# Oct 10-12, 2014 trolling for booty saltwater classic/fishing rodeo



## therese.dotson (Sep 9, 2014)

Pirates of Lost Treasure 2014 Trolling for Booty Saltwater Classic / Fishing Rodeo!! Win up to $400 PER FISH!! :thumbup: $50 pre-registration with "Booty Bags" for the first 100!! Tickets go on sale Sept 15th at J&M Tackle, Gulf Breeze Bait & Tackle, Outcast, Grey's Tackle and Grand Lagoon Yacht Club. Event kicks off with the Capt's Meeting Friday Oct 10 at 6:30pm at the Grand Lagoon Yacht Club. For more information, contact David Jolly at 850-637-5714 or visit Pirates of Lost Treasure - Perdido Key on Facebook.


----------



## Caddy Yakker (May 21, 2011)

So the only available species are on the flyer or is there more? I know last couple years there was a lot more!


----------



## 16BAMA (Mar 16, 2008)

No Spanish? 😭


----------



## Caddy Yakker (May 21, 2011)

16BAMA said:


> No Spanish? 😭


That's what I'm screaming!!!

They had spanish for at least the past 3 yrs and not this yr?!?!

Not sure if I'm gonna fish it this yr.....


----------



## Caddy Yakker (May 21, 2011)

Pretty much an offshore only rodeo!

I hope the seas are big that weekend!


----------

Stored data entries
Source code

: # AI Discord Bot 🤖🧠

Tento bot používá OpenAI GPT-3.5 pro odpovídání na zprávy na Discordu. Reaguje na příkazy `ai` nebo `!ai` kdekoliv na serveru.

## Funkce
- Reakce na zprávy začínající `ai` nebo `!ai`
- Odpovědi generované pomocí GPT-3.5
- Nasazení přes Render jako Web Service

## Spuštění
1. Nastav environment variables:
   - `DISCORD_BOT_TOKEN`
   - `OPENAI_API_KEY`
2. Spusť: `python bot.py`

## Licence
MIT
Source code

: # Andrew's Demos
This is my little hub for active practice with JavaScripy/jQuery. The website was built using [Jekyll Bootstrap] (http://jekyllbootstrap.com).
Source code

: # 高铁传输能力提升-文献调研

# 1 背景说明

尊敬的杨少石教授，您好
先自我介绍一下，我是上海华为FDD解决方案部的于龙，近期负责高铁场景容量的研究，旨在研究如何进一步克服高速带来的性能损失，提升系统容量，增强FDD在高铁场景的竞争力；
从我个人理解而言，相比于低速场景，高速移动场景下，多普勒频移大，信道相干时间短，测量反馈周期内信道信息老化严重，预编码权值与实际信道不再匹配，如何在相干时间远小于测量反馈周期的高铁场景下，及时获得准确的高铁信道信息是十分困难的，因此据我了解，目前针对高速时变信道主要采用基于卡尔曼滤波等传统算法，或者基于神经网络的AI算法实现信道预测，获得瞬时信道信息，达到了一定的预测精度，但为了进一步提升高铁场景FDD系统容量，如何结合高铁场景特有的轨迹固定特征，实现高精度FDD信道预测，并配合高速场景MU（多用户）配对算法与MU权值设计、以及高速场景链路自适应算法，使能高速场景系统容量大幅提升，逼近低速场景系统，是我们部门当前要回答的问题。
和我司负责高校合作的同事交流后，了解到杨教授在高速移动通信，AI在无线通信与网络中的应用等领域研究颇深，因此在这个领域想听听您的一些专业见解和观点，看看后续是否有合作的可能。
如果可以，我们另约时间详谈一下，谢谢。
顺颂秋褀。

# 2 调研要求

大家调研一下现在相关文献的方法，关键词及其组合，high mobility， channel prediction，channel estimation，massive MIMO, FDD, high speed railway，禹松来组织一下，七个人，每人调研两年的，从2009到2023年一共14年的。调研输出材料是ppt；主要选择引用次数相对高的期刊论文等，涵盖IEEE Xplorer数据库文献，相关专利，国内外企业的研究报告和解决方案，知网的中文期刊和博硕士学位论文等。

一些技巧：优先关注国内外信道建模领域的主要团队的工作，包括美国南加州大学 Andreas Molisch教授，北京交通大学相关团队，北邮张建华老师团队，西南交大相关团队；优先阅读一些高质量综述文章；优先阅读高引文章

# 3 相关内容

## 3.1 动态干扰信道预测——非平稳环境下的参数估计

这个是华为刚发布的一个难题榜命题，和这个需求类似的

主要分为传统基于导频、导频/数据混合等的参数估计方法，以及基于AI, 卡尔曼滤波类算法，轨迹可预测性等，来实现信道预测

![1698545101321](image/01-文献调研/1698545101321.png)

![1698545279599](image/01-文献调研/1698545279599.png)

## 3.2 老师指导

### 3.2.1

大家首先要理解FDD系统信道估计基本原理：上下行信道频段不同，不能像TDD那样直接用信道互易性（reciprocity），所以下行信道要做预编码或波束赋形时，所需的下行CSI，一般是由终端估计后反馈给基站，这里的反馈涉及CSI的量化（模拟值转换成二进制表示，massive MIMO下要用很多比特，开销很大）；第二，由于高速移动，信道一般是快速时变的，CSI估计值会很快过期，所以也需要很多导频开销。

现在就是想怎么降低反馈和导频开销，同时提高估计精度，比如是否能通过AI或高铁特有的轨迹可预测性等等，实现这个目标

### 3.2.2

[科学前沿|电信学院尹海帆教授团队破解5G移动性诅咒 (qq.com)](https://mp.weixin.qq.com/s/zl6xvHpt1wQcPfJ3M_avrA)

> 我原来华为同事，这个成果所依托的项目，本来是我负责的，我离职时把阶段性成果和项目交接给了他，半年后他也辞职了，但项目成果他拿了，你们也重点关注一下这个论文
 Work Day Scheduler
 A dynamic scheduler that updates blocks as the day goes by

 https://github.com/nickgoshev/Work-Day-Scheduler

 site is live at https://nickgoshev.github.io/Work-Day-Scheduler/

§ **Prompt 1**:
Retype the part of the fishing rodeo thread from "Pirates of Lost Treasure 2014" up to and including "a lot more!".
§ **Prompt 2**:
Using the fishing rodeo thread, decide whether each statement agrees with it. Answer yes or no, and quote the deciding words. (a) Tickets are sold at the Grand Lagoon Yacht Club. (b) The Capt's Meeting takes place on a Saturday. (c) Pre-registration costs $50.
§ **Prompt 3**:
Name every place where the fishing rodeo thread says tickets go on sale.

§ **Exercise output 1**:
Pirates of Lost Treasure 2014 Trolling for Booty Saltwater Classic / Fishing Rodeo!! Win up to $400 PER FISH!! :thumbup: $50 pre-registration with "Booty Bags" for the first 100!! Tickets go on sale Sept 15th at J&M Tackle, Gulf Breeze Bait & Tackle, Outcast, Grey's Tackle and Grand Lagoon Yacht Club. Event kicks off with the Capt's Meeting Friday Oct 10 at 6:30pm at the Grand Lagoon Yacht Club. For more information, contact David Jolly at 850-637-5714 or visit Pirates of Lost Treasure - Perdido Key on Facebook.


----------



## Caddy Yakker (May 21, 2011)

So the only available species are on the flyer or is there more? I know last couple years there was a lot more!

§ **Exercise output 2**:
(a) Yes: "Tickets go on sale Sept 15th at J&M Tackle, Gulf Breeze Bait & Tackle, Outcast, Grey's Tackle and Grand Lagoon Yacht Club."
(b) No: "Event kicks off with the Capt's Meeting Friday Oct 10 at 6:30pm at the Grand Lagoon Yacht Club."
(c) Yes: "$50 pre-registration with "Booty Bags" for the first 100!!"

§ **Exercise output 3**:
J&M Tackle
Gulf Breeze Bait & Tackle
Outcast
Grey's Tackle
Grand Lagoon Yacht Club